Artikel 4 Vergunninghouders

Voor indeling in de urgentiecategorie bedoeld in artikel 2, vierde lid, onder c, van de verordening, komen uitsluitend in aanmerking: personen die vallen binnen de gemeentelijke taakstelling aangedragen vanuit het COA (Centraal Orgaan Asielzoekers).

Artikel 5 Acute noodsituatie

1. Voor indeling in de urgentiecategorie bedoeld in artikel 2, vierde lid, onder d, van de verordening, komen uitsluitend in aanmerking:

a. woningzoekende die in een situatie zitten waarbij de ongeschiktheid van de huidige woning voor bewoning, door een calamiteit, wordt vastgesteld door de gemeente; en

b. woningzoekende die in een situatie zitten waarbij het herstel van de woning langer duurt dan vier maanden, als bedoeld in lid 1 onder a van dit artikel; en

c. ten hoogste één persoon van het huishouden dat de voor bewoning ongeschikte woning bewoonde.

----

● Leerdoelen:
a: Welke organisatie draagt volgens de brontekst de personen aan die voor de urgentiecategorie van vergunninghouders in aanmerking komen?
b: Geef het gedeelte van de brontekst van "Artikel 4 Vergunninghouders" tot en met "ongeschikte woning bewoonde." woordelijk weer.
Het materiaal hieronder heb je niet nodig.

----

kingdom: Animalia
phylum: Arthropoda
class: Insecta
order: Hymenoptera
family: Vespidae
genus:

----

● Antwoorden opdracht:
a: Het COA (Centraal Orgaan Asielzoekers).

b:
Artikel 4 Vergunninghouders

Voor indeling in de urgentiecategorie bedoeld in artikel 2, vierde lid, onder c, van de verordening, komen uitsluitend in aanmerking: personen die vallen binnen de gemeentelijke taakstelling aangedragen vanuit het COA (Centraal Orgaan Asielzoekers).

Artikel 5 Acute noodsituatie

1. Voor indeling in de urgentiecategorie bedoeld in artikel 2, vierde lid, onder d, van de verordening, komen uitsluitend in aanmerking:

a. woningzoekende die in een situatie zitten waarbij de ongeschiktheid van de huidige woning voor bewoning, door een calamiteit, wordt vastgesteld door de gemeente; en

b. woningzoekende die in een situatie zitten waarbij het herstel van de woning langer duurt dan vier maanden, als bedoeld in lid 1 onder a van dit artikel; en

c. ten hoogste één persoon van het huishouden dat de voor bewoning ongeschikte woning bewoonde.